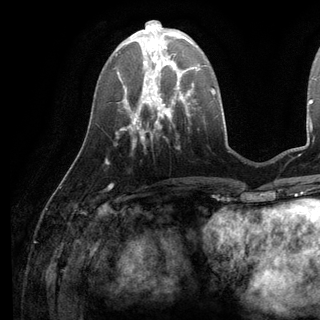
Breast MRI (dynamic contrast-enhanced), one axial slice. Position 42 of 136 along the scan axis. Cropped to one breast. Dynamic contrast-enhanced series, time point 2 of 6 at this slice position (early post-contrast). 3 T. TE 2.8 ms, TR 7.3 ms. 1.2 mm slice thickness. 320 × 320 image matrix. Female patient.
Annotated regions visible in this slice (semi-automatically segmented with operator editing):
- enhancing-tissue mask used for the functional tumour volume (all voxels passing the contrast-enhancement thresholds inside the analysis volume; usually the tumour): box from (x=135, y=38) to (x=198, y=98) px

-.-.-

▸ TASK TO CARRY OUT
The answer should hold every line of the listing, copied exactly, with no pictures.

▸ YOUR SOLUTION
Breast MRI (dynamic contrast-enhanced), one axial slice. Position 42 of 136 along the scan axis. Cropped to one breast. Dynamic contrast-enhanced series, time point 2 of 6 at this slice position (early post-contrast). 3 T. TE 2.8 ms, TR 7.3 ms. 1.2 mm slice thickness. 320 × 320 image matrix. Female patient.
Annotated regions visible in this slice (semi-automatically segmented with operator editing):
- enhancing-tissue mask used for the functional tumour volume (all voxels passing the contrast-enhancement thresholds inside the analysis volume; usually the tumour): box from (x=135, y=38) to (x=198, y=98) px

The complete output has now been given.